I once used "tech writing" activities to try to emphasize to composition
students the need for audience awareness, such as, present these steps to a
group of people who already know A, B, and C, and then write them for people
who don't know A or C but might know B. Gets pretty tricky. But isn't that
what students are supposed to be doing when they write essays as well? The
principles are really similar.
As for literature, doesn't a lit paper have to undergo the same scrutiny for
content, audience, index/footnote, editing, etc. that a technical manual
does? Don't underemphasize the "writing" in tech writing; English majors
are often (but not always!) good writers because they are practiced at what
they do; the write a lot and they often write for a variety of genres. Like
the programmer who can analyze code, the writer can analyze information and
present it appropriately.
> -----Original Message-----
> From: Steve Amidon [SMTP:Steveami -at- WORLDNET -dot- ATT -dot- NET]

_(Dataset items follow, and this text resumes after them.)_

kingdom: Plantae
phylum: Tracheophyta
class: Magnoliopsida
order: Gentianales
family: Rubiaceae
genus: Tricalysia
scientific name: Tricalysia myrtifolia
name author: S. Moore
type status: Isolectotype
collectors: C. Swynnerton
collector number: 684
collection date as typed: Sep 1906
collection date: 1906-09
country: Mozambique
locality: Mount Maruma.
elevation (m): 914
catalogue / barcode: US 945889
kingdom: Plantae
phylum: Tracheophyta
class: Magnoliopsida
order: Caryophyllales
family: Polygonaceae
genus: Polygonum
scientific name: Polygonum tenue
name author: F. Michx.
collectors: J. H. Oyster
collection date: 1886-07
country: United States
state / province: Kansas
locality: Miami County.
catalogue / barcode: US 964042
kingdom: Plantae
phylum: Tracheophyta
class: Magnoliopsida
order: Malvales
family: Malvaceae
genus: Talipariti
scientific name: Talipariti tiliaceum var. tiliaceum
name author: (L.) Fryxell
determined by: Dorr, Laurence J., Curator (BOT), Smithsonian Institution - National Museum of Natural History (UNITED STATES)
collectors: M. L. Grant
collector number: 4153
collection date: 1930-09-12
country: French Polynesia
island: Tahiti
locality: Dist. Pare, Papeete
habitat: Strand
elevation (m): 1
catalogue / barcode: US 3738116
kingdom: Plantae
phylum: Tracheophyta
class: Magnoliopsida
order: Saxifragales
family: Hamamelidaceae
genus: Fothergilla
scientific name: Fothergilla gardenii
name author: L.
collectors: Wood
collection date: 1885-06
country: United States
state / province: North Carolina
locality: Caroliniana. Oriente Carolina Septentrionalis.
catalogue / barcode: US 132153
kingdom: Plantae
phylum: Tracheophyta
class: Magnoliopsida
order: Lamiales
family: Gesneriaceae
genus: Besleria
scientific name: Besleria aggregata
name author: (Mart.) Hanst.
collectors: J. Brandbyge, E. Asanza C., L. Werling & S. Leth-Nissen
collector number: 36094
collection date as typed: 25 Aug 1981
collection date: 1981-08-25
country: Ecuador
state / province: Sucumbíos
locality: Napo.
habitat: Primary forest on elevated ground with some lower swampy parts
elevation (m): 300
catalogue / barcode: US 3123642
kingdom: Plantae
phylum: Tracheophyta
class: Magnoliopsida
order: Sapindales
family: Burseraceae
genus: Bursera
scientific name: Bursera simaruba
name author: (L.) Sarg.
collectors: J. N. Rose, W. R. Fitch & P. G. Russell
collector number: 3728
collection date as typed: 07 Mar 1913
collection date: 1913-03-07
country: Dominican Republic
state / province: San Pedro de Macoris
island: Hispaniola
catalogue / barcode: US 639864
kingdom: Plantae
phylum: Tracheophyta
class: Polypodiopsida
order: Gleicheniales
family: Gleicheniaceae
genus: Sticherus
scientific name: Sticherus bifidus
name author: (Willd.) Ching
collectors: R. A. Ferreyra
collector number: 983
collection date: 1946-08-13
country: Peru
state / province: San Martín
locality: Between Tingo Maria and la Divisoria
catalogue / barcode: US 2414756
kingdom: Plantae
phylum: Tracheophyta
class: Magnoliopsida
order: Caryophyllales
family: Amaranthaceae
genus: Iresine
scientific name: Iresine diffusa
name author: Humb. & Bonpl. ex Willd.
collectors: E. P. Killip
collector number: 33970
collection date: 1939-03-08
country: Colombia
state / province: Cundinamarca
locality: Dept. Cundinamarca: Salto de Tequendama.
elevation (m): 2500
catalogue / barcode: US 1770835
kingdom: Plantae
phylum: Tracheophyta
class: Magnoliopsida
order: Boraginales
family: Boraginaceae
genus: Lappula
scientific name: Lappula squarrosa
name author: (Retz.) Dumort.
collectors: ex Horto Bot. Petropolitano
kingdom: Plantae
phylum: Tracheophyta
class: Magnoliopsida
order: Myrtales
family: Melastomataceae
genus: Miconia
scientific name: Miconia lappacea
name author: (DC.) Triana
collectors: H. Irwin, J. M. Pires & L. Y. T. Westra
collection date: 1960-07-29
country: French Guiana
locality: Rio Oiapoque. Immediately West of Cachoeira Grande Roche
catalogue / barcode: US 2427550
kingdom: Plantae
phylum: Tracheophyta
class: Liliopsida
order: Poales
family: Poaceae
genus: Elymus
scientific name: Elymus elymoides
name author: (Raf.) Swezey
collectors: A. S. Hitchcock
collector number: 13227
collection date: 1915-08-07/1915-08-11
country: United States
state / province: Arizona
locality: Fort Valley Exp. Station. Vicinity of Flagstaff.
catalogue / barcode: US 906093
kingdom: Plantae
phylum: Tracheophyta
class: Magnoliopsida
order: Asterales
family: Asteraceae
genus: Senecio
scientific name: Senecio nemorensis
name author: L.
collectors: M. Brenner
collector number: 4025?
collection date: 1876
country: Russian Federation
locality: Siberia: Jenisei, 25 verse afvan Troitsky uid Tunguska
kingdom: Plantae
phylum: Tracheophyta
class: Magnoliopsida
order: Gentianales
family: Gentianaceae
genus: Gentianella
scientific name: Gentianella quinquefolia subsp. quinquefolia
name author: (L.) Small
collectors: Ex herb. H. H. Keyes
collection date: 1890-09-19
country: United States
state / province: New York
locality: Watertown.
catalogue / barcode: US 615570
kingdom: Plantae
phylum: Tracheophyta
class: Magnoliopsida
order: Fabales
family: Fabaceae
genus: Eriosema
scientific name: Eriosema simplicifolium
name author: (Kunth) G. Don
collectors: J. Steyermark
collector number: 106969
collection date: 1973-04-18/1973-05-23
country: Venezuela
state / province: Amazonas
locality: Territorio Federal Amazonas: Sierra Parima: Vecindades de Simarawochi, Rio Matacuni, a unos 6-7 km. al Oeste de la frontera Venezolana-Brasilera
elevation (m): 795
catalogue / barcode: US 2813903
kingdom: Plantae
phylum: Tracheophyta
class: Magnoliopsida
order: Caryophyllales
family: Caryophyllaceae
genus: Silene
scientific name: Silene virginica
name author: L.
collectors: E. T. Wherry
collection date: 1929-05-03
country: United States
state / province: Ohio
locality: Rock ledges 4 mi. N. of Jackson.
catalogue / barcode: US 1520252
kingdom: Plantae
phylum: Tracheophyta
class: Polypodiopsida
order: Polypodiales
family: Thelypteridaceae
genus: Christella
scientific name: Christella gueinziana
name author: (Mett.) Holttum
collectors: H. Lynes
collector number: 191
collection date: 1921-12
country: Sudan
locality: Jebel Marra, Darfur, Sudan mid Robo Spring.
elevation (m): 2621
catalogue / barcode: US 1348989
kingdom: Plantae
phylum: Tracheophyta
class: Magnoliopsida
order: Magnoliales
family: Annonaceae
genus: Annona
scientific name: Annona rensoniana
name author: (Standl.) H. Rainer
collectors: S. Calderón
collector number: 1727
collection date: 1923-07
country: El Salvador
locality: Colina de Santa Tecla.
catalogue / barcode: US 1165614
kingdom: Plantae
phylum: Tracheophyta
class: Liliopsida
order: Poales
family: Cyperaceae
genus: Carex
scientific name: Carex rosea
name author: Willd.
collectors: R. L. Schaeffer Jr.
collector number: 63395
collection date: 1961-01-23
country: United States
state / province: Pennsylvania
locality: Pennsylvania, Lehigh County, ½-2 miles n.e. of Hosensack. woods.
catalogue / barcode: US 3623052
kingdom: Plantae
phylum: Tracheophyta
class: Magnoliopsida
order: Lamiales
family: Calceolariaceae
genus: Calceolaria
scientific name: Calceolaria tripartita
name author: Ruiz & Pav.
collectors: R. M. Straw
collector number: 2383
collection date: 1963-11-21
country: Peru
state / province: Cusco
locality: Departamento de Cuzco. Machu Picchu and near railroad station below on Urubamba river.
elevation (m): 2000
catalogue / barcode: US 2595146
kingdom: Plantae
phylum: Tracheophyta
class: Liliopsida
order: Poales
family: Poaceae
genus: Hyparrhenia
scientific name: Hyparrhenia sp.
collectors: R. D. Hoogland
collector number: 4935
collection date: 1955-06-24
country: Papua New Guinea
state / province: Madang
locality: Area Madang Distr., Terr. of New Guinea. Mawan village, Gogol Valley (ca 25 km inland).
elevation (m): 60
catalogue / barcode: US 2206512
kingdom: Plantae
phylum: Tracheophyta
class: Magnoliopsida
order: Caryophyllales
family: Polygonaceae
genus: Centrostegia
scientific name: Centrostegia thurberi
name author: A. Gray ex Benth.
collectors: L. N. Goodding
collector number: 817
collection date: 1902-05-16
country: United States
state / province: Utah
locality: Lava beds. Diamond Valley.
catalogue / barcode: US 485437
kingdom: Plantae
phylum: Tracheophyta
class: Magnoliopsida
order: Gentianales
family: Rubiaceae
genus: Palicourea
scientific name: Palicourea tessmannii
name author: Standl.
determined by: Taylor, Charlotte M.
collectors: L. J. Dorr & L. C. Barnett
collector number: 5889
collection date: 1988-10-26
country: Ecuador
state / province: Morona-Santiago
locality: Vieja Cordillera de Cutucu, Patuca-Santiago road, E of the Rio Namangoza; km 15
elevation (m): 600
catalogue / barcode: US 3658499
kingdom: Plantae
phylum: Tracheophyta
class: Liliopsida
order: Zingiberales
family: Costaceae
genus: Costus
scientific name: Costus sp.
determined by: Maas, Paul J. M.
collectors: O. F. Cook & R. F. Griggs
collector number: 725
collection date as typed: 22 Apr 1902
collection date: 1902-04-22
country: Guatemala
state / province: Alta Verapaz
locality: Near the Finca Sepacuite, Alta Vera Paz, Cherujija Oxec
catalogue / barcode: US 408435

> Sent: Sunday, February 14, 1999 2:38 PM
> Subject: The English Major and the Engineering Student: What can they
> learn from each other?
>
> I am a retired military technical writer who is currently working on a
> Ph.D.-in-English. Having worked as a technical writer in both military and
> civilian environments (Engineering generally, as opposed to software
> documentation), I am wondering what it actually is that the English major
> can offer the future technical writer, other than punching a ticket that
> he
> needs punched on his college transcript. Since those who teach technical
> writing at universities often have backgrounds in rhetoric, composition,
> literature, critical theory, and cultural studies, what can these
> disciplines bring to the technical writer?
>
> If you have thoughts, or resources you would recommend I pursue in this
> endeavor, please pass them this way.